Gwede Mantashe, Minister of Minerals and Petroleum Resources, will visit this mine for the third time since the incident on Monday. (Photo: Northern Cape Provincial Government/X)
The remains of the last two miners who have been underground for more than a month at the Ekapa mine in Kimberley were recovered on Monday morning.
This brings the death toll to five after a mudslide on 17 February, in a tunnel about 890 m underground.
It is understood that the families of the miners concerned have already been notified.
The first body was recovered on Monday last week and the remains of two more miners were brought out of the mine on Sunday morning.
Gwede Mantashe, Minister of Minerals and Petroleum Resources, will visit this mine for the third time since the incident on Monday.
Minister Gwede Mantashe has arrived at Ekapa Minerals following the discovery of mine workers who lost their lives in a mud rush incident pic.twitter.com/pQB9lij5Wg
— Department of Mineral and Petroleum Resources (@DMPR_ZA) March 23, 2026
Maroela Media previously reported that the Ekapa mine was also quietly liquidated in the Kimberley High Court on February 25, while the bodies of the trapped miners were still being searched underground.

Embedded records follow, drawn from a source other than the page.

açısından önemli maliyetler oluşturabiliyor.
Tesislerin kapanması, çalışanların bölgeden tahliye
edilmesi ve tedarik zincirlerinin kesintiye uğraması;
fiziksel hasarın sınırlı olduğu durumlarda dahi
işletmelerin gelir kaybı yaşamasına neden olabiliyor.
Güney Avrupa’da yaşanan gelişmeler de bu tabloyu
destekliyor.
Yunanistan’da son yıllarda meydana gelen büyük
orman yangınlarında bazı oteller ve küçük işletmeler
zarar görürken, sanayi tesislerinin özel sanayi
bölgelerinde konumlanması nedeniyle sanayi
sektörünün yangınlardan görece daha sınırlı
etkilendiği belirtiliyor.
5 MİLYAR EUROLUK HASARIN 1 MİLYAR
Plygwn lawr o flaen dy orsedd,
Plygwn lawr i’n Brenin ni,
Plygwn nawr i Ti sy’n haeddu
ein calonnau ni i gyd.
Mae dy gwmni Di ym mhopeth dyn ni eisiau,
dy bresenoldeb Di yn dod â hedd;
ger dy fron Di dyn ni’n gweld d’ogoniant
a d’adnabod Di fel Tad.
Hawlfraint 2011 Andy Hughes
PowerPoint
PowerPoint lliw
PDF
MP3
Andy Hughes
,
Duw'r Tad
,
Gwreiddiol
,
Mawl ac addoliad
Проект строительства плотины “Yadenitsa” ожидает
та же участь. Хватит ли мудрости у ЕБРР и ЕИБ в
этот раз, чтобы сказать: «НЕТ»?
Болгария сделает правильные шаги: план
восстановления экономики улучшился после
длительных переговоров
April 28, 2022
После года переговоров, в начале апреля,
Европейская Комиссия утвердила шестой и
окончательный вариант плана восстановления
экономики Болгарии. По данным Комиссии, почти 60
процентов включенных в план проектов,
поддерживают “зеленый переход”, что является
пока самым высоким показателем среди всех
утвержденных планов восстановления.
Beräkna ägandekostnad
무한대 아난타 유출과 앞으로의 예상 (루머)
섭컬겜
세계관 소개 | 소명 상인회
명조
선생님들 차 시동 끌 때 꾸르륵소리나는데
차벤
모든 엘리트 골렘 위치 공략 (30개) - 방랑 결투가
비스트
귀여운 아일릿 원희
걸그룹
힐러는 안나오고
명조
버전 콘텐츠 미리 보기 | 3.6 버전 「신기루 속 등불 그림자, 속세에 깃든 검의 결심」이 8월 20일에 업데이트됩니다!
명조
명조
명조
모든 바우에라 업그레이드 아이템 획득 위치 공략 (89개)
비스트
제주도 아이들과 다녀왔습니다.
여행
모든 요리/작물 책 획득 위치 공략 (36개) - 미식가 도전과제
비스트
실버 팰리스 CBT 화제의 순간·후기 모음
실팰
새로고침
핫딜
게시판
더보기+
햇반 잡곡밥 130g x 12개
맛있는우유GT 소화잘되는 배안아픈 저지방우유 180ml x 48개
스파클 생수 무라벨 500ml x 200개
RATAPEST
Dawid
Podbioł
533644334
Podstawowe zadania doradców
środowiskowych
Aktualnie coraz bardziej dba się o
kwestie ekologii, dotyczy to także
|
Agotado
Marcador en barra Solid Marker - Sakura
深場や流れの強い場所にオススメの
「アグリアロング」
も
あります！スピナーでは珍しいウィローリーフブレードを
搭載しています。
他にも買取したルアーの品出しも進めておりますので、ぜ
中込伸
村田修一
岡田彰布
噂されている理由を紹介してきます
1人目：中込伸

All operations at the diamond mine were halted in terms of the liquidation process with immediate effect, meaning that hundreds of miners were suddenly out of a job. An application for liquidation was submitted after the mine’s management apparently reviewed the mine’s financial statements and came to the conclusion that it was no longer financially sustainable to continue as a mining and processing business.